++++ Given data

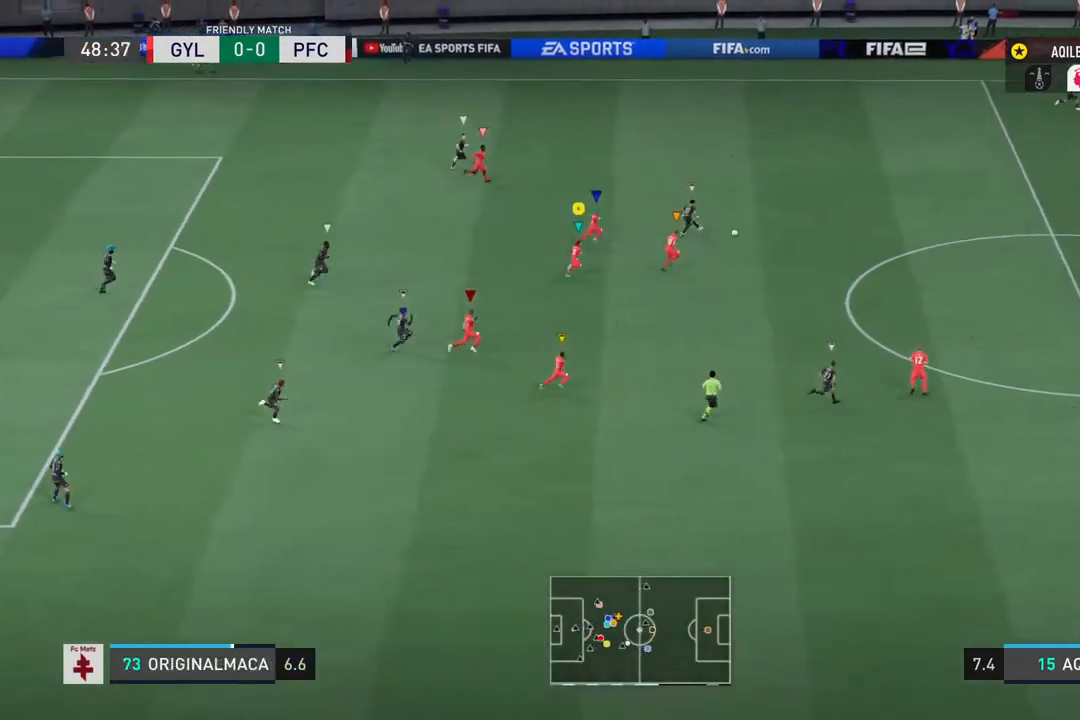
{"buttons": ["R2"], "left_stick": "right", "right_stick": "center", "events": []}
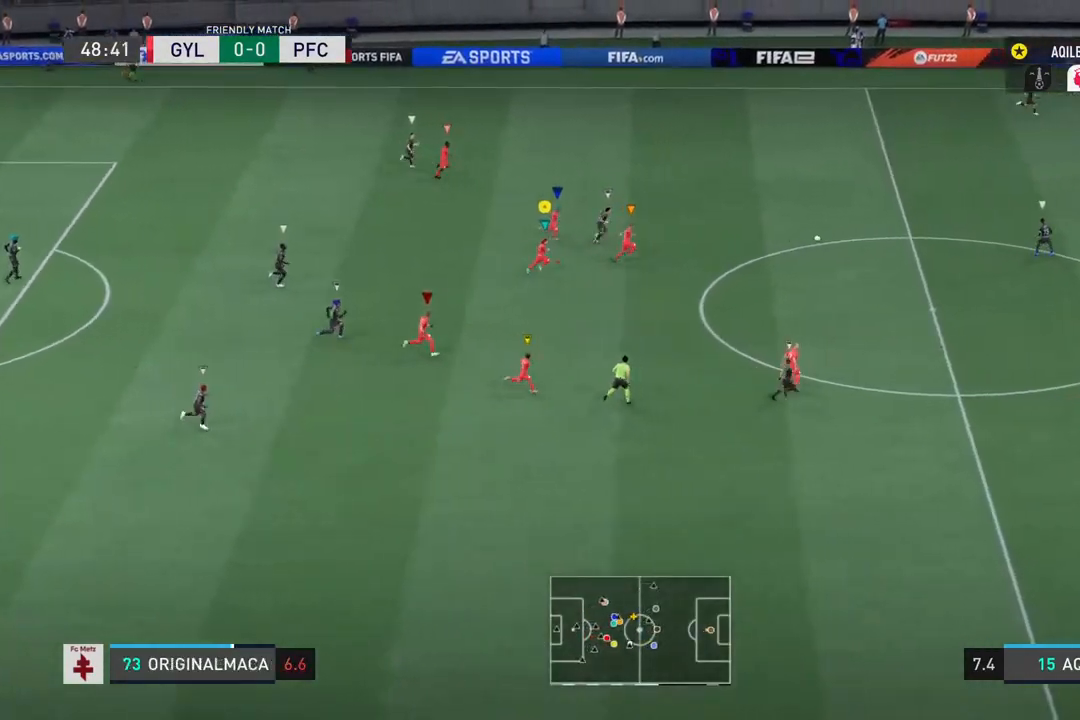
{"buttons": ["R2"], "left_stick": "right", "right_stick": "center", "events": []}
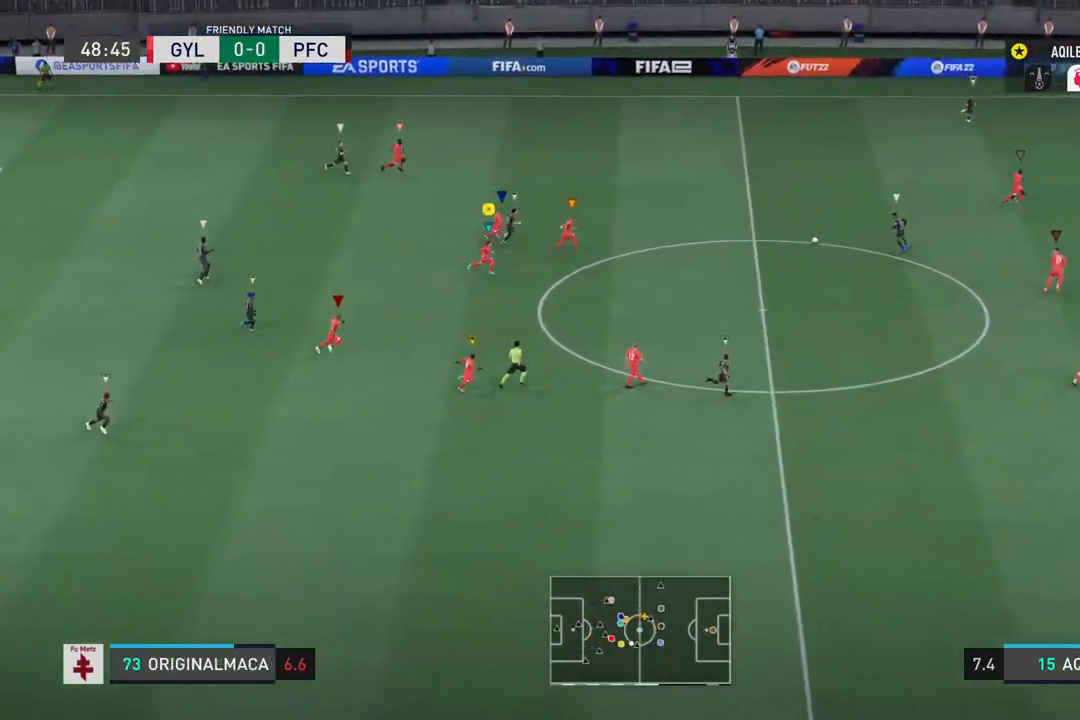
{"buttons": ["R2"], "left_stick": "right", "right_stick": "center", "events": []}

++++++++

● **Exercise**:
The expected output is every line of the data, unchanged, with the pictures skipped.

● **Your solution**:
{"buttons": ["R2"], "left_stick": "right", "right_stick": "center", "events": []}
{"buttons": ["R2"], "left_stick": "right", "right_stick": "center", "events": []}
{"buttons": ["R2"], "left_stick": "right", "right_stick": "center", "events": []}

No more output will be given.